Saturday, March 29, 2008

2 Weeks and 14,925 Proxies Later...

I've been hacking away at proxy lists around the globe for the past two weeks and am nearing the 15,000 mark rapidly.

And out of all that there are only 819 "good" proxies, which comes out to about a 5.5% success rate.

That's not very good, but it gets much, much worse. I did a cursory check on the 819 live proxies and found only about 150 of those were still active. I'm starting to wonder if anyone (besides me) even bothers with proxies anymore. The public lists are nearly worthless, except for a few decent standbys that have a handful of new addresses every day (out of hundreds - the casual proxy hunter would give up after a few pages).

Luckily, the dead proxies are good for one thing and one thing only: if you know an address is dead, you don't waste time checking it over and over. All the lists have the same data. A dead proxy in one list is a dead proxy in a hundred lists.

And the deadest proxies are PlanetLab proxies.

PlanetLab is "a global research network that supports the development of new network services." One of their research projects, CoDeeN, runs thousands of proxy servers across the globe. They've been online since 2003. And they've been abused ever since. In fact they have published some excellent research on why running a public proxy is bad (duh).
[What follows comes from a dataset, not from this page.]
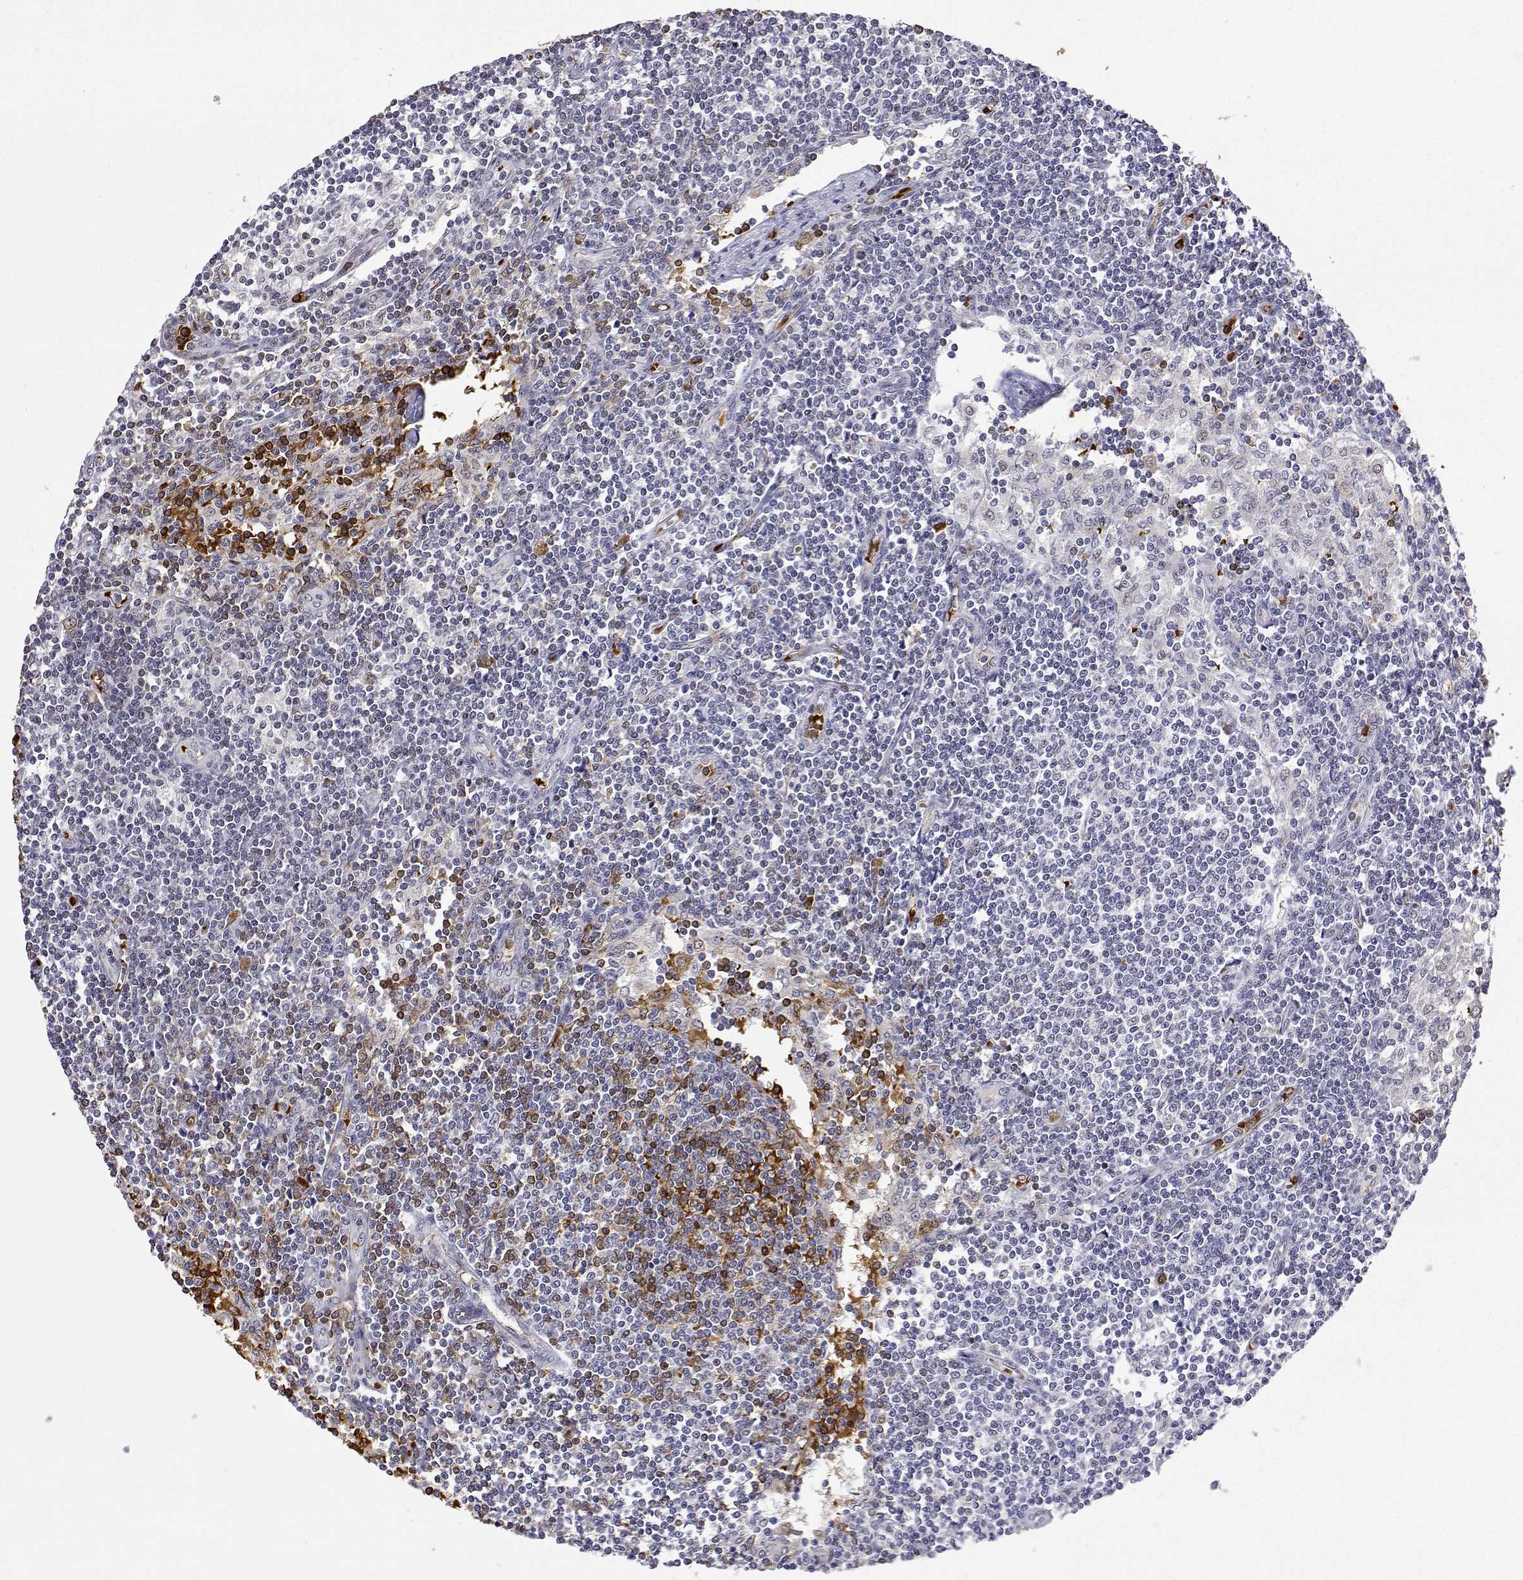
{"staining": {"intensity": "negative", "quantity": "none", "location": "none"}, "tissue": "lymph node", "cell_type": "Germinal center cells", "image_type": "normal", "snomed": [{"axis": "morphology", "description": "Normal tissue, NOS"}, {"axis": "topography", "description": "Lymph node"}], "caption": "An image of human lymph node is negative for staining in germinal center cells. Brightfield microscopy of immunohistochemistry stained with DAB (brown) and hematoxylin (blue), captured at high magnification.", "gene": "ADAR", "patient": {"sex": "female", "age": 69}}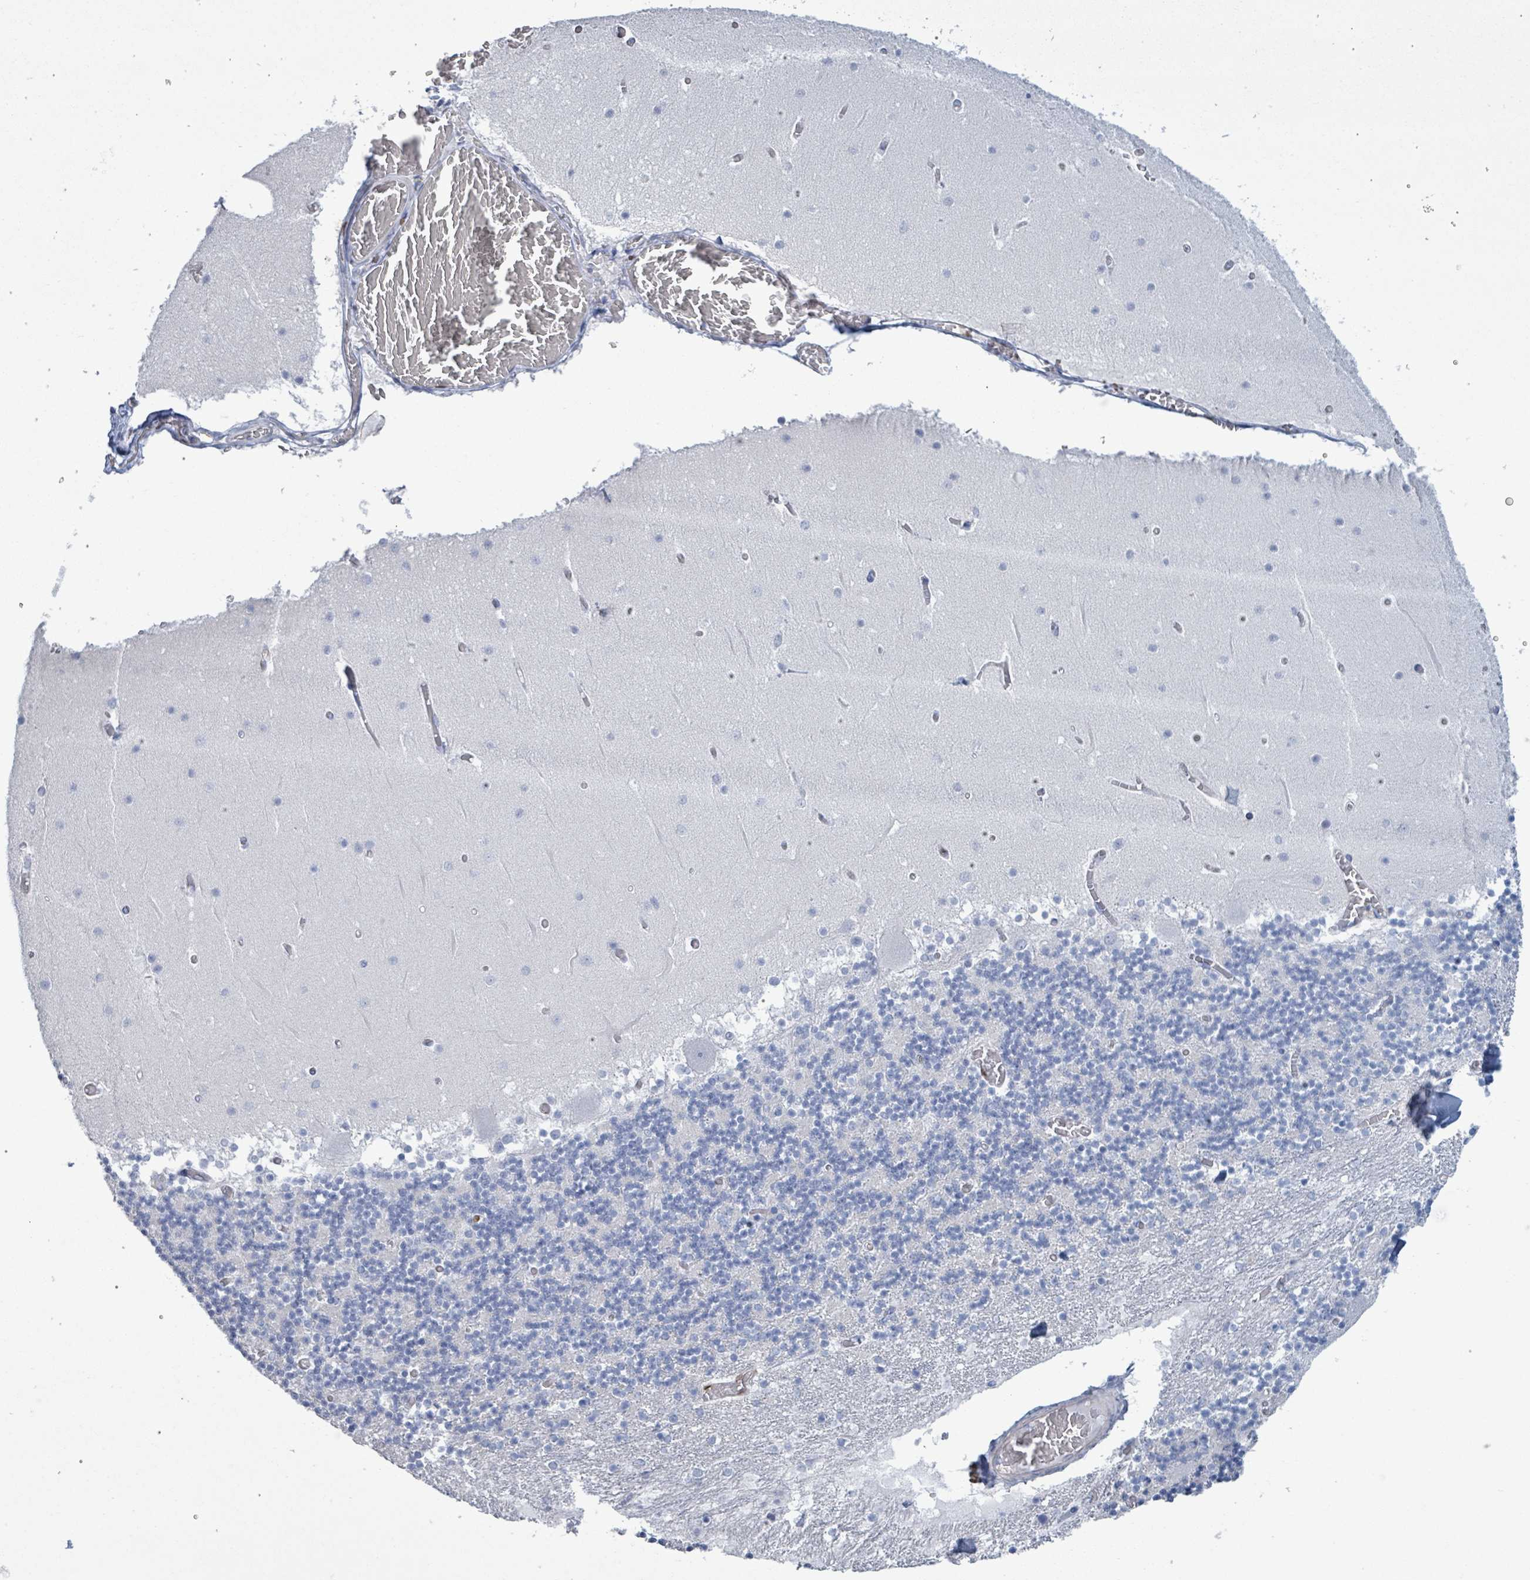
{"staining": {"intensity": "negative", "quantity": "none", "location": "none"}, "tissue": "cerebellum", "cell_type": "Cells in granular layer", "image_type": "normal", "snomed": [{"axis": "morphology", "description": "Normal tissue, NOS"}, {"axis": "topography", "description": "Cerebellum"}], "caption": "This is an immunohistochemistry photomicrograph of benign human cerebellum. There is no positivity in cells in granular layer.", "gene": "CT45A10", "patient": {"sex": "female", "age": 28}}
Since they have been hit so hard in the past, they have learned how not to be abused. Primarily, they don't take requests outside of the academic networks they operate in. This is why all the PlanetLab proxies listed in the proxy lists appear to be dead. If you're some non-academic schmuck (like myself) you'll get nowhere (this is not entirely true, but if you can find an open CoDeeN node you will find it works for GET requests, but not POST requests, which limits the functionality of many Web sites).

However, the network is operational and they have some pretty graphs (like this one) you can watch in Near Real Time™.

Most proxy lists use PlanetLab/CoDeeN proxies as "filler". Almost all of the proxies from .edu domains in my database are PlanetLab proxies. I try to avoid them if I can but they'll all be in there sooner or later.

I am nowhere near exhausting the supply of lists. Today I did a Google search of all occurences of "proxy list" in the .ru domain (Russia). About 38,000 hits in all. I browse the cached result first (after all, they're Rooskies) and if I find anything promising I make sure my anti-virus is running and dive right in.

Sometimes, if the site is dead, I cut & paste from the cached page and do an ad hoc run. Most are dupes, but there can be surprises.

And I've been getting better at sed/grep/cut/tr -ing the data out of these pages. I've been using html2text and links2 for the most part because they work direct-to-text, but sometimes you have to play games with Javascript and cookies.

Now that the data is flooding in, I'm almost ready to work on my own list, like I have threatened many times before.

Stay tuned.

Tuesday, March 25, 2008

State of Florida Stops Proxy Abuse - ALMOST!

Florida state employees may have screwed themselves over, according to this story, quoted below.

"Some state employees who used a "proxy server" in Germany to tap into their online payroll data may have exposed their personal information to identity theft, prompting a statewide reset of passwords."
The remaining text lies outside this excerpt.